As one might expect, given the aforementioned issues, comprehensive urban high schools have proved notably ineffective. Our longstanding national embarrassment, the achievement gap, seems to say it all: By high school graduation, typical urban students are 4 years behind their suburban counterparts (Haycock, 1998; Toch, 2003).


As the name implies, the defining characteristic of a small school is its size, generally ranging between 300 and 450 students in four grades. Size, however, is but a means to more important ends. In contrast to centralized and standardized change strategies, small-school reform draws on the affective and relational dimensions to teaching and learning to promote more supportive interactions among students, teachers, and administrators—assuming that doing so will enhance student achievement.

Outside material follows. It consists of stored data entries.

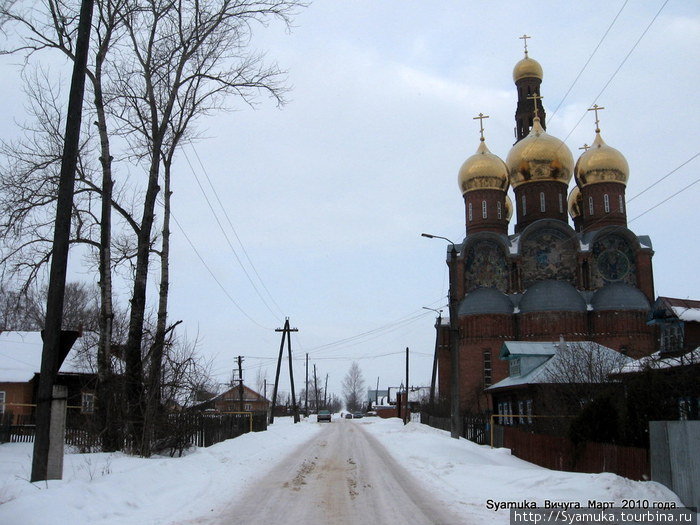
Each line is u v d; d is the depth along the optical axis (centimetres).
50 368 1178
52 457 1180
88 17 1239
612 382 2395
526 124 6856
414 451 2386
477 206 6125
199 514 1073
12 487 1099
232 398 8812
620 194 5791
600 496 1240
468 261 5838
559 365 3033
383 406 11806
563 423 2552
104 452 1833
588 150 5969
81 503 1016
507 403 4194
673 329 2441
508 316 5450
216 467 1784
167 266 2128
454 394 2866
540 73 6950
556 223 5619
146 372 1991
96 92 1983
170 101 2105
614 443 1766
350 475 1692
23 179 1995
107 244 1997
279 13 2155
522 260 5622
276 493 1343
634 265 5503
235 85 2219
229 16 2125
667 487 1301
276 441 2994
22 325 4488
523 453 2425
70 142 1204
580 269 5519
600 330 5253
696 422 1189
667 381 1722
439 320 5791
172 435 1998
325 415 7881
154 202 2084
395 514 1113
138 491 1217
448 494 1350
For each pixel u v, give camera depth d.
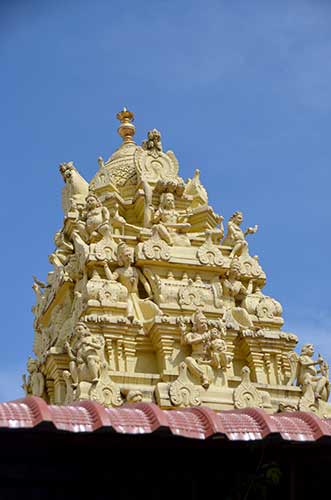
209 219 31.91
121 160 33.72
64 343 28.78
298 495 15.61
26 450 14.71
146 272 29.17
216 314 28.64
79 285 29.70
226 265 29.95
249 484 15.34
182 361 27.44
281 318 30.03
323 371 28.05
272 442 15.12
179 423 14.58
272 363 29.02
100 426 14.02
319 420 15.22
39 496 14.67
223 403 25.98
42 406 14.00
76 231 30.47
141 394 25.80
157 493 15.20
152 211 30.97
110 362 27.28
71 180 33.06
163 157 32.69
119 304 27.94
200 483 15.41
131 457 15.23
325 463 15.81
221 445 15.33
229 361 28.11
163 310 28.38
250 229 31.83
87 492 14.89
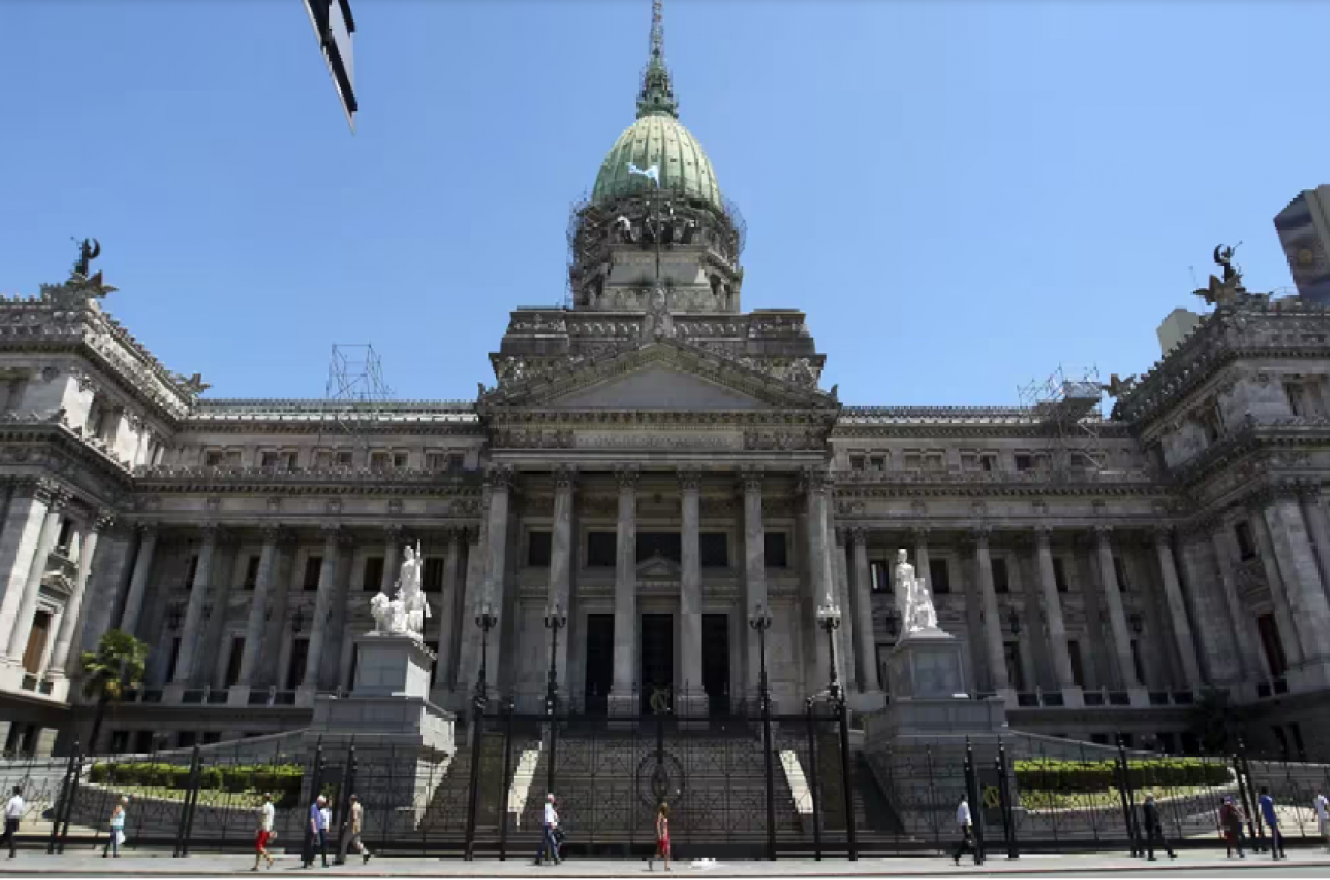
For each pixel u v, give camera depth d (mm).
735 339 74750
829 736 48531
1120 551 74625
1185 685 68125
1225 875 25953
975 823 30094
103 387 67438
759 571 62000
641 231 90562
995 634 69250
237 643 70875
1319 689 56688
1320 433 62312
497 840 34469
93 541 66688
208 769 40750
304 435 78562
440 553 73188
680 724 54656
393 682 41312
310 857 28641
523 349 73500
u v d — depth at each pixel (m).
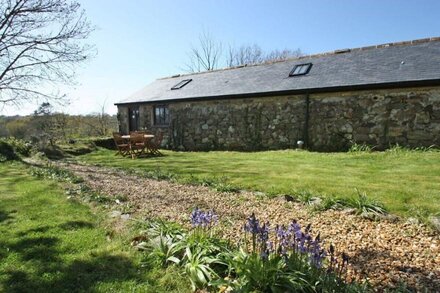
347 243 3.16
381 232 3.41
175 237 3.05
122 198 4.97
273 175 6.53
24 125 18.81
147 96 16.19
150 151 12.43
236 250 2.75
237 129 12.72
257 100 12.11
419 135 9.09
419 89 9.01
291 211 4.21
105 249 3.00
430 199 4.35
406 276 2.51
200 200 4.87
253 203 4.64
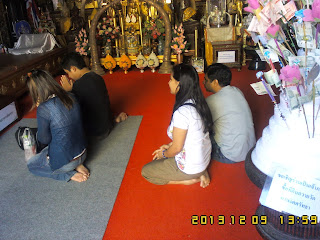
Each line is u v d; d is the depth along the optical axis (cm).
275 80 184
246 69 613
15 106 405
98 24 638
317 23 164
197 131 223
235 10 625
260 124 364
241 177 265
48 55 605
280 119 195
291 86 178
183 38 604
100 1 688
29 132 289
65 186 267
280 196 178
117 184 266
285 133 192
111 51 652
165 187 258
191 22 625
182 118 218
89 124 335
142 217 227
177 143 225
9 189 266
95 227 220
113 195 252
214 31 604
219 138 278
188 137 225
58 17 696
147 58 623
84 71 328
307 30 169
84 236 212
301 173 185
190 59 664
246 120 273
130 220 224
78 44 635
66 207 241
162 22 621
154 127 372
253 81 535
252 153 228
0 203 249
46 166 275
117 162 300
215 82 274
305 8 171
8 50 628
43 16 681
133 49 636
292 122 187
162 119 394
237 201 238
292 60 169
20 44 639
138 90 516
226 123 271
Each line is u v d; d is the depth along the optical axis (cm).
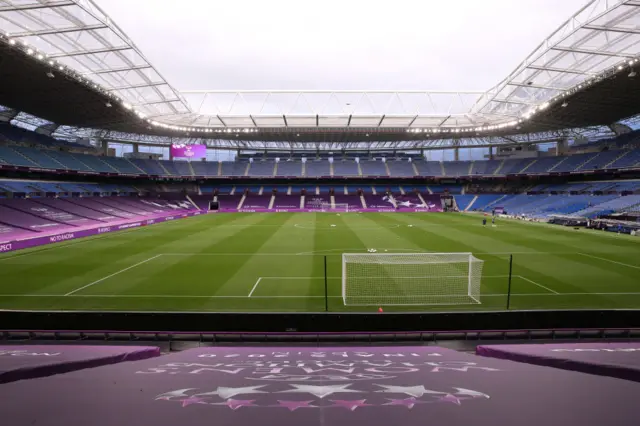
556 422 256
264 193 7556
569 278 1833
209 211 6619
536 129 5825
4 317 1145
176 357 700
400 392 355
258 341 1120
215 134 6281
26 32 2409
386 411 295
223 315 1154
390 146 7919
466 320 1166
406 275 1908
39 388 338
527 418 267
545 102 4094
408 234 3494
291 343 1094
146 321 1153
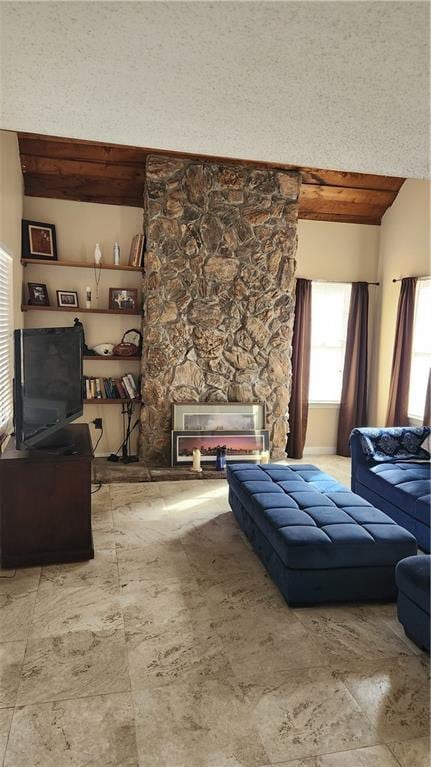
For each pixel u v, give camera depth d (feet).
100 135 6.39
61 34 3.98
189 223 16.42
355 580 8.80
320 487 11.41
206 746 5.77
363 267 19.63
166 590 9.18
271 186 16.94
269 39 3.93
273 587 9.41
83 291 17.12
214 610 8.59
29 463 9.79
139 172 16.56
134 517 12.66
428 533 10.82
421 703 6.56
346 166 7.42
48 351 10.51
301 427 18.98
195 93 5.04
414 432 14.33
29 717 6.10
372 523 9.46
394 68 4.35
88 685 6.68
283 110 5.40
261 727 6.07
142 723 6.07
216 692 6.63
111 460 17.08
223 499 14.17
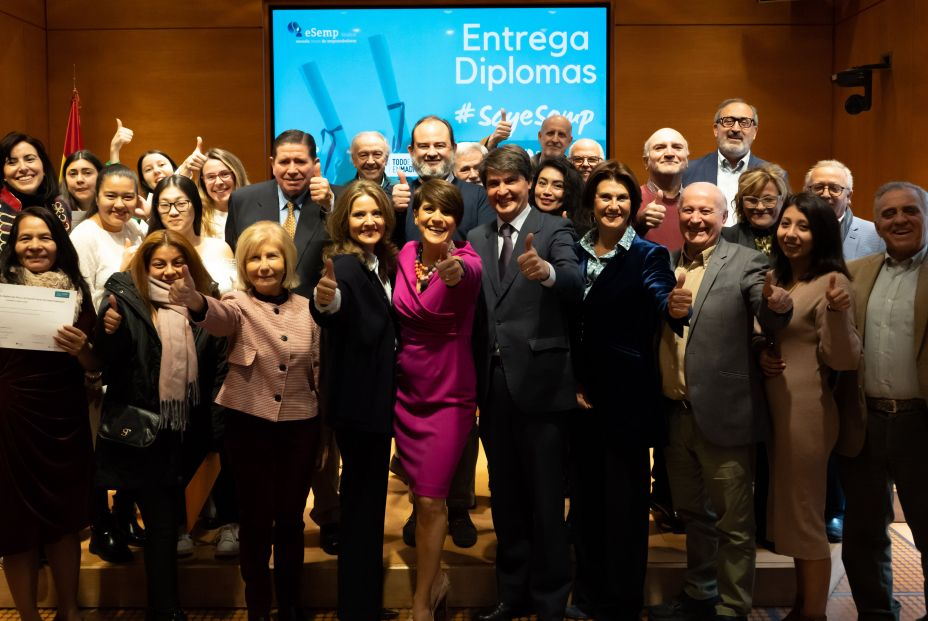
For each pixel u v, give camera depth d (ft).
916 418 9.96
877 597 10.35
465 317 9.91
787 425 10.07
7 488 9.70
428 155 12.07
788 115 22.03
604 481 10.44
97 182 12.30
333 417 9.64
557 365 10.02
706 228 10.43
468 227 12.01
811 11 21.84
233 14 21.98
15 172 12.52
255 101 22.07
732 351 10.07
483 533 12.17
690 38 21.89
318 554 11.61
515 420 10.20
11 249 10.01
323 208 11.88
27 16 21.39
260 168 22.18
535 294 10.07
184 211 11.37
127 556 11.43
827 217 9.98
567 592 10.24
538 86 21.79
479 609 11.16
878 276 10.37
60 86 22.29
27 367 9.83
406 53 21.67
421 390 9.91
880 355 10.11
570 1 21.65
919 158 17.99
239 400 9.87
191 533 12.31
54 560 10.34
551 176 11.22
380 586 10.05
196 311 9.39
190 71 22.13
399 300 9.90
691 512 10.60
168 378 9.97
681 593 10.83
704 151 22.07
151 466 10.03
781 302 9.23
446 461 9.82
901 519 14.47
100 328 9.79
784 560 11.37
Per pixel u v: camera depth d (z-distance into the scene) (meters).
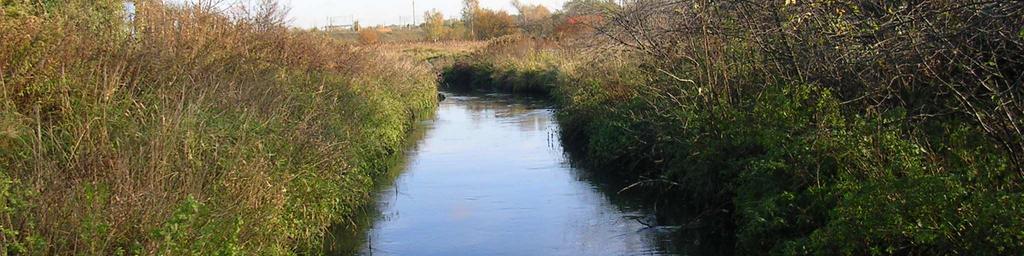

One common means by which small schools aim to enhance relationships is by personalizing students’ education, ensuring that faculty know students well and can draw on this knowledge to help them academically (Ayers et al., 2000; Lambert, Lowry, Copland, Gallucci, & Wallach, n.d.; Legters, Balfanz, Jordan, & McPartland, 2002). At a structural level, this often means that small schools maintain low student-teacher ratios and team teachers with a set group of students, creating even smaller learning communities within an already small structure. In some cases, teachers “loop” with the same students for more than a single year or semester (Levine, 2002; Mohr, 2000). Many small schools have advisory programs. Here, students can support, and be supported by, their peers while connecting with a faculty advocate who mentors them throughout their education.

Most small schools also embrace a thematic or philosophical identity. For instance, small schools belonging to the Coalition of Essential Schools (CES) align their structure and practices with the CES common principles—creating an “atmosphere of trust and decency” and focusing the curriculum on “depth not breadth,” among other features (CES, 2006). “Career academies,” another form of small school, offer a curriculum that blends academic, career, and technical courses with opportunities for work-based learning with local employers (Kemple, 2001, p. 1). In addition, many small schools embrace an inclusive approach to school governance, allowing faculty to design professional development opportunities or chair school meetings (Copland, 2003) while integrating students into school governance (Darling-Hammond, 1996; Goodlad, Soder, & Sirotnik, 1990; Meier, 1998). Ideally, such a focus provides direction to a school’s work while attracting likeminded students, parents, and educators—thereby helping to create a community committed to a set of shared beliefs, values, and practices (Ayers et al., 2000; Littky, 2004).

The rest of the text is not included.